Defined in: modules/BaseModule.ts:16

Internal

Native module instance (JSI Host Object)

Inherited from

BaseModule.nativeModule

Methods

delete()

delete(): void

Defined in: modules/BaseModule.ts:81

Unloads the model from memory and releases native resources.

Always call this method when you're done with a model to prevent memory leaks.

Returns

void

Inherited from

BaseModule.delete


forward()

forward(input, role?): Promise<Float32Array<ArrayBufferLike> | EmbeddingResult>

Defined in: modules/natural_language_processing/TextEmbeddingsModule.ts:101

Embed text into a pooled Float32Array, or a per-token EmbeddingResult for multiVector models.

Parameters

input

string

The text to embed.

role?

EmbeddingRole

Optional role ('query' | 'document') for models with asymmetric prompts; prepends the model's prompt for that role.

Returns

Promise<Float32Array<ArrayBufferLike> | EmbeddingResult>

A Float32Array for pooled models, an EmbeddingResult otherwise.

Throws

If the model is not loaded.


forwardET()

protected forwardET(inputTensor): Promise<TensorPtr[]>

Defined in: modules/BaseModule.ts:62

Internal

Runs the model's forward method with the given input tensors. It returns the output tensors that mimic the structure of output from ExecuTorch.

Parameters

inputTensor

TensorPtr[]

Array of input tensors.

Returns

Promise<TensorPtr[]>

Array of output tensors.

Inherited from

BaseModule.forwardET


getInputShape()

getInputShape(methodName, index): Promise<number[]>

Defined in: modules/BaseModule.ts:72

Gets the input shape for a given method and index.

Parameters

methodName

string

method name

index

number

index of the argument which shape is requested

Returns

Promise<number[]>

The input shape as an array of numbers.

Inherited from

BaseModule.getInputShape


fromCustomModel()

static fromCustomModel(modelSource, tokenizerSource, onDownloadProgress?): Promise<TextEmbeddingsModule>

Defined in: modules/natural_language_processing/TextEmbeddingsModule.ts:77

Creates a text embeddings instance with a user-provided model binary.
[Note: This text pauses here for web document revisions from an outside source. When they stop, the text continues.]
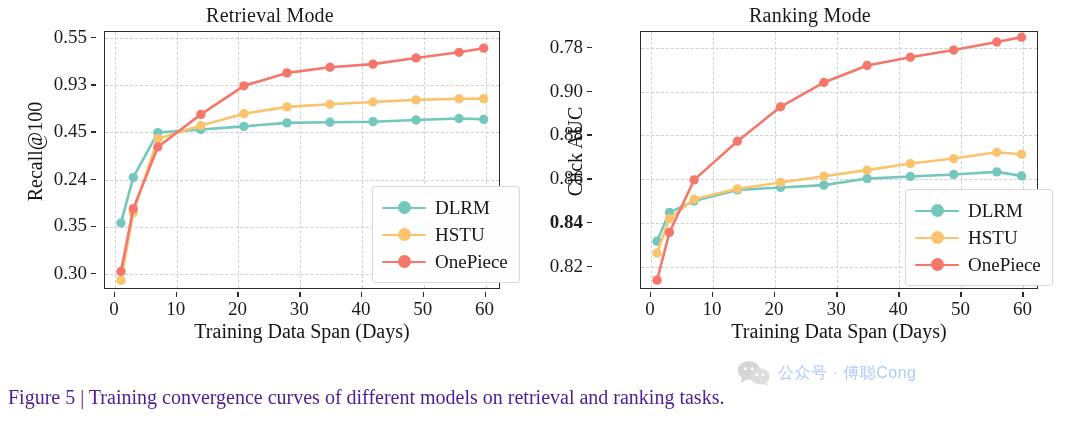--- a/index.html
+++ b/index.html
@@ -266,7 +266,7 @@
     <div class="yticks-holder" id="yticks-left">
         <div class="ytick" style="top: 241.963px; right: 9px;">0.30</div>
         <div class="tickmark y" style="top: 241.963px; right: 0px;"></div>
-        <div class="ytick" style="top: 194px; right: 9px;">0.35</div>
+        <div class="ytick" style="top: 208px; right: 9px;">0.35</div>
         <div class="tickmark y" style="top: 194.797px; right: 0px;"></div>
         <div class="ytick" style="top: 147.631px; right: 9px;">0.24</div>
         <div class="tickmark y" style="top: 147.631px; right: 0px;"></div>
Use this when working with a custom-exported embeddings model. Internally uses 'custom' as the model name. Note that prompts, multi-vector output, and skipLists are model-config features and are not configured here.

Parameters

modelSource

ResourceSource

A fetchable resource pointing to the model binary.

tokenizerSource

ResourceSource

A fetchable resource pointing to the tokenizer file.

onDownloadProgress?

(progress) => void

Optional callback to monitor download progress, receiving a value between 0 and 1.

Returns

Promise<TextEmbeddingsModule>

A Promise resolving to a TextEmbeddingsModule instance.


fromModelName()

static fromModelName(namedSources, onDownloadProgress?): Promise<TextEmbeddingsModule>

Defined in: modules/natural_language_processing/TextEmbeddingsModule.ts:42

Creates a text embeddings instance for a built-in model.

Parameters

namedSources

TextEmbeddingsModel

An object specifying the model name, model source, tokenizer source, and optional prompts / multiVector / skipListIds.

onDownloadProgress?

(progress) => void

Optional callback to monitor download progress, receiving a value between 0 and 1.

Returns

Promise<TextEmbeddingsModule>

A Promise resolving to a TextEmbeddingsModule instance.